# DATA IN THIS EXERCISE
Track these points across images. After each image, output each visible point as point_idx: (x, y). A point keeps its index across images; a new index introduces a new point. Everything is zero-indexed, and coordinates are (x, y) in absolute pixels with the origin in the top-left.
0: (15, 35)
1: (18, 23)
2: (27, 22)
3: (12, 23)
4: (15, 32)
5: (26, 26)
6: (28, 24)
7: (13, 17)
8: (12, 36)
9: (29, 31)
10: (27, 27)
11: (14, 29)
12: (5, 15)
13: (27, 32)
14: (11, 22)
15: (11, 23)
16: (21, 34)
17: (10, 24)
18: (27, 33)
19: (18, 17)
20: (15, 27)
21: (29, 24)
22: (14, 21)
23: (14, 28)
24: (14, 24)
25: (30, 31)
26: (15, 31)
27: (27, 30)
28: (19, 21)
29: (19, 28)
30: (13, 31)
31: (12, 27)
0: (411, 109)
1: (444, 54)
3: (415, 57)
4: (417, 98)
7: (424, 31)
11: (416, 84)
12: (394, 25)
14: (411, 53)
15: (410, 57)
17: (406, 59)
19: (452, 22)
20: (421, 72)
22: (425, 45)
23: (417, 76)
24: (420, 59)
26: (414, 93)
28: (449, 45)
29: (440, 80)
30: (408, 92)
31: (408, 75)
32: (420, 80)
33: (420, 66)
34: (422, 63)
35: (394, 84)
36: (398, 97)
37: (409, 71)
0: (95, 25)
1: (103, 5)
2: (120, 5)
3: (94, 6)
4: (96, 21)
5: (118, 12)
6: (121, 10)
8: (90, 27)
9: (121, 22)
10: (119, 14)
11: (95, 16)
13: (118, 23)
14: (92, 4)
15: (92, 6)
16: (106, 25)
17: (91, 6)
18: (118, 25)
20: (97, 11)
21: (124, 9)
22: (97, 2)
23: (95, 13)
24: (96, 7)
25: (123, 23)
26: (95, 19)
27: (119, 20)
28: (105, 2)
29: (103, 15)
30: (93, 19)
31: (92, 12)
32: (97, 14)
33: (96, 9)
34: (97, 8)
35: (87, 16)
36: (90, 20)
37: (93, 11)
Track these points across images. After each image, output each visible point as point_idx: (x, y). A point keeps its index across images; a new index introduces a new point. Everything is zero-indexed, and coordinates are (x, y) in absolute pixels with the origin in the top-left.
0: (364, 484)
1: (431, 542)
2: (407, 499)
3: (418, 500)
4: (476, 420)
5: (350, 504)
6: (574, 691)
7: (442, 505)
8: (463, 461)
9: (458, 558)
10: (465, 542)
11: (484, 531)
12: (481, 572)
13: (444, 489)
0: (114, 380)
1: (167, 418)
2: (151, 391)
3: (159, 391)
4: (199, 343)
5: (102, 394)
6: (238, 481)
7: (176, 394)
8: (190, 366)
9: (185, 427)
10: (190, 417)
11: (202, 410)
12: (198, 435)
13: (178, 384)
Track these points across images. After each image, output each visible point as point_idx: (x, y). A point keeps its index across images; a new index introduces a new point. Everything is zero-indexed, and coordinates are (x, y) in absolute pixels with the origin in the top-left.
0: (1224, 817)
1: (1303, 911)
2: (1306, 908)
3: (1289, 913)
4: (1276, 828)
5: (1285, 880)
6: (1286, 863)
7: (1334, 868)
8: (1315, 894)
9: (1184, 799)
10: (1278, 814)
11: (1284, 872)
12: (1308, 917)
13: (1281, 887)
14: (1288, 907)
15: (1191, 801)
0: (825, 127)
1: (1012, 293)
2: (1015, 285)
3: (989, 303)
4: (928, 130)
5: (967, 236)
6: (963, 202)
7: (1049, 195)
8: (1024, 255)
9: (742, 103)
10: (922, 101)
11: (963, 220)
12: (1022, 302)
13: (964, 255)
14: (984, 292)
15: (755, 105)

# WHAT IS EXPECTED
Set down exactly, and only, the lines from the one with "5: (1285, 880)" to the final line of the data.

# RESPONSE TO THIS TASK
5: (1285, 880)
6: (1286, 863)
7: (1334, 868)
8: (1315, 894)
9: (1184, 799)
10: (1278, 814)
11: (1284, 872)
12: (1308, 917)
13: (1281, 887)
14: (1288, 907)
15: (1191, 801)
0: (825, 127)
1: (1012, 293)
2: (1015, 285)
3: (989, 303)
4: (928, 130)
5: (967, 236)
6: (963, 202)
7: (1049, 195)
8: (1024, 255)
9: (742, 103)
10: (922, 101)
11: (963, 220)
12: (1022, 302)
13: (964, 255)
14: (984, 292)
15: (755, 105)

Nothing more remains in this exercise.